== EXERCISE INSTRUCTIONS ==
This exercise calls for retyping every line below exactly, with the images omitted.

== EXERCISE DATA ==
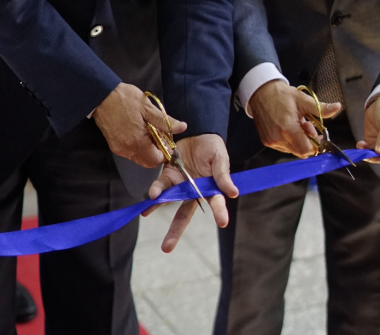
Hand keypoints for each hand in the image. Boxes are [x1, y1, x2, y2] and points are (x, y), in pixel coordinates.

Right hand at [93, 83, 186, 167]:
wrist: (101, 95)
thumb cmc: (125, 99)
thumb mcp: (148, 107)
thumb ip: (165, 121)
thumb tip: (183, 128)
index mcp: (137, 142)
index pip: (156, 160)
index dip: (164, 152)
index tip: (166, 139)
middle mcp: (127, 150)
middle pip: (148, 161)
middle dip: (156, 152)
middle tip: (158, 134)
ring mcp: (119, 149)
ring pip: (139, 158)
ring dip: (147, 149)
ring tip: (148, 130)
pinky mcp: (114, 146)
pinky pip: (130, 153)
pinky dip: (138, 146)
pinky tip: (138, 131)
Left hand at [144, 134, 237, 252]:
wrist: (198, 132)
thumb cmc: (213, 148)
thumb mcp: (221, 158)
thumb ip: (223, 175)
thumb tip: (233, 193)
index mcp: (210, 189)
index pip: (216, 202)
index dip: (220, 212)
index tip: (223, 222)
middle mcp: (193, 191)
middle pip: (184, 213)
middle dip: (176, 231)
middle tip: (166, 248)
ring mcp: (180, 184)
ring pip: (169, 200)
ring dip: (157, 208)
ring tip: (146, 214)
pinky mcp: (169, 173)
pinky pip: (161, 184)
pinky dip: (156, 190)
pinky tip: (150, 197)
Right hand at [249, 80, 340, 157]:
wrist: (260, 92)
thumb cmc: (280, 95)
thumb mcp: (302, 99)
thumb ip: (320, 108)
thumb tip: (337, 107)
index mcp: (287, 128)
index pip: (307, 150)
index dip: (315, 143)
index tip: (314, 131)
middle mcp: (278, 138)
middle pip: (301, 152)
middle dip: (308, 141)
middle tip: (306, 124)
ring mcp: (271, 141)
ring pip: (293, 151)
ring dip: (299, 141)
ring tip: (296, 124)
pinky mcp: (267, 141)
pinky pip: (284, 148)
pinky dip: (290, 141)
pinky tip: (287, 127)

== YOUR RESPONSE ==
Hand keypoints for each hand in the image. Boxes are [x1, y1, x2, y2] and points are (x, y), in pixel coordinates.

Right hand at [93, 83, 186, 167]:
wrist: (101, 95)
thumb cmc: (125, 99)
thumb mcp: (148, 107)
thumb ip: (165, 121)
thumb tip: (183, 128)
index mcp: (137, 142)
index pip: (156, 160)
index dip: (164, 152)
index tip: (166, 139)
middle mcp: (127, 150)
middle pip: (148, 161)
middle dip: (156, 152)
middle tip: (158, 134)
ring mcp: (119, 149)
ring pip: (139, 158)
ring dip: (147, 149)
ring tip: (148, 130)
pinky mcp: (114, 146)
pinky pip: (130, 153)
pinky dip: (138, 146)
pinky tip: (138, 131)
Left hand at [144, 134, 237, 252]:
wrist: (198, 132)
thumb cmc: (213, 148)
thumb mcp: (221, 158)
thumb ip: (223, 175)
thumb tip: (233, 193)
index mcp: (210, 189)
index pip: (216, 202)
index dip: (220, 212)
index tip: (223, 222)
middle mcp: (193, 191)
middle pip: (184, 213)
middle dip: (176, 231)
middle tip: (166, 248)
ring mcp: (180, 184)
ring pip: (169, 200)
ring dip: (157, 208)
ring tip: (146, 214)
pinky mcp: (169, 173)
pinky pip: (161, 184)
pinky dip: (156, 190)
pinky tip: (150, 197)
Right hand at [249, 80, 340, 157]:
wrist: (260, 92)
thumb cmc: (280, 95)
thumb mcp: (302, 99)
thumb ip: (320, 108)
thumb tip: (337, 107)
index mcp: (287, 128)
index pip: (307, 150)
index dip: (315, 143)
index tip: (314, 131)
middle mcp: (278, 138)
middle pip: (301, 152)
middle dip: (308, 141)
middle tip: (306, 124)
ring mcp: (271, 141)
ring pip: (293, 151)
ring dip: (299, 141)
ring tip: (296, 124)
pinky mcp: (267, 141)
pinky pip: (284, 148)
pinky dip: (290, 141)
pinky tip: (287, 127)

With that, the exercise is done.